J- YEREL YÖNETİM- MERKEZİ YÖNETİM İLİŞKİSİ: Anayasanın Mahalli İdareler hakkındaki (127. Madde) düzenlemelerin değiştirilerek Yerel yönetimlerin yetkilerini “bölgesel özerk yönetim” boyutuna getirecek şekilde artıran değişikliklerden kaçınılmalıdır. Merkezi idarenin ülkede idari birliği sağlayacak denetim ve gözetim yetkisi olmalıdır.

K- “ÖDEVE BAĞLI HAK” ANLAYIŞI TERK EDİLMELİDİR: Anayasada temel hak ve hürriyetler konusunda “ödev” boyutunun yer almaması gerekir. 1982 Anayasasında ödeve bağlı bir hak anlayışı mevcuttur. Kişinin ailesine ve topluma karşı ödevleri olabilir. Ancak ödevler çerçevesinde gerçekleştirilecek bir hak anlayışı doğal hukuka dayanan temel hak ve hürriyetler anlayışı ile bağdaşmaz. Bunun yerine, herkesin hak ve özgürlüklerini kullanırken başkalarının haklarına saygı gösterme yükümlülüğü bulunduğu ifade edilmelidir. Bu anlayış ferdin sosyal nitelikleri ile de örtüşmektedir.

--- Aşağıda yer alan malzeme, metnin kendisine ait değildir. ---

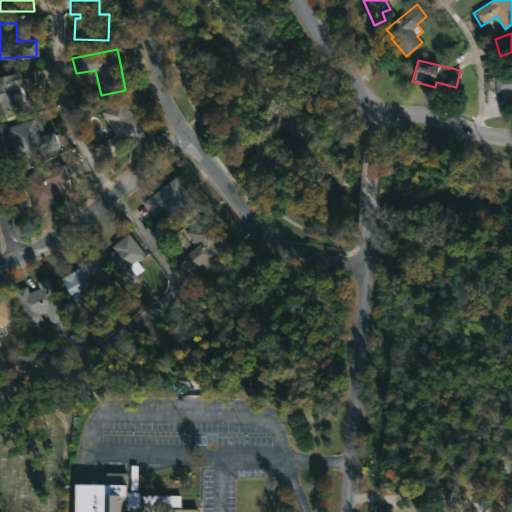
[(22,91),(25,108),(1,113),(0,107),(0,77),(33,70),(37,88),(22,91)]
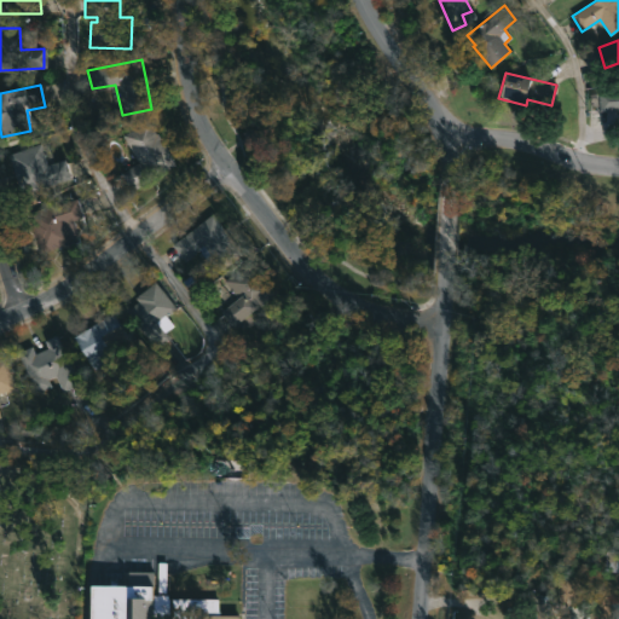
[(618,90),(618,110),(599,110),(599,91),(618,90)]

Temel hak ve hürriyetlerin sınırlandırılması konusunda Anayasada genel sınırlama nedenlerine yer verilmemeli, hak ve hürriyetler sadece ilgili maddede öngörülen özel sebeplerle sınırlandırılabilmelidir. Özel sınırlama nedenleri belirlenirken evrensel düzenlemeler dikkate alınmalıdır.

Anayasada ilke olarak, hak ve hürriyetlerin varlığını kural, sınırlandırılmasının istisna olduğu ilkesinin benimsenmesi ve insan haklarının Anayasada güvenceleriyle birlikte yer alması gerekir. Sınırlama, istisnai bir tedbir olarak, sadece zorunlu olması durumunda ve gerektiği ölçüde yapılması gerektiği belirtilmelidir. Bu bakımdan, ölçülülük ilkesinin alt unsurları ile birlikte sınırlama rejiminin de göz önünde tutulmasının; ayrıca sınırlayıcı tedbirlerin demokratik toplum düzeninin gereklerine aykırı olmamasının ve bu sınırlamaların hakkın özüne dokunmayacak biçimde yapılmasının insan hakları açısından önemli bir güvence olacağı vurgulanmalıdır.

L- LAİKLİK, DİNİ İNANÇ VE VİCDAN ÖZGÜRLÜĞÜ: Laiklik ilkesi, özgürlük boyutu ile ele alınmalı, din ve devlet işlerinin ayrılığının yanısıra, din hürriyeti boyutu da Anayasa ile korunmalıdır. İnanma, inandığını ifade ve yaşama hürriyeti güvence altına alınmalıdır. Ayrıca devletin dinler ve inançlar karşısında tarafsızlığı da garanti altına alınmalıdır. Din eğitimi ve öğretiminin, devletin vatandaşa karşı yerine getirmesi gereken bir yükümlülük olduğu dikkate alınmalıdır.

M- TOPLU SÖZLEŞME VE GREV HAKKI: Anayasada grev hakkının kamu-özel ayrımı yapmaksızın tüm çalışanlara (Hakim ve savcılar, kolluk kuvveti ile silahlı kuvvetler mensupları hariç), örgütlenme hakkı çerçevesinde eşit olarak tanınması gerekir. Ayrıca memurlar bakımından toplu sözleşmenin kapsamı, sadece mali konularla sınırlandırılmamalı, diğer özlük haklarının da toplu sözleşme kapsamında değerlendirilmesi sağlanmalıdır.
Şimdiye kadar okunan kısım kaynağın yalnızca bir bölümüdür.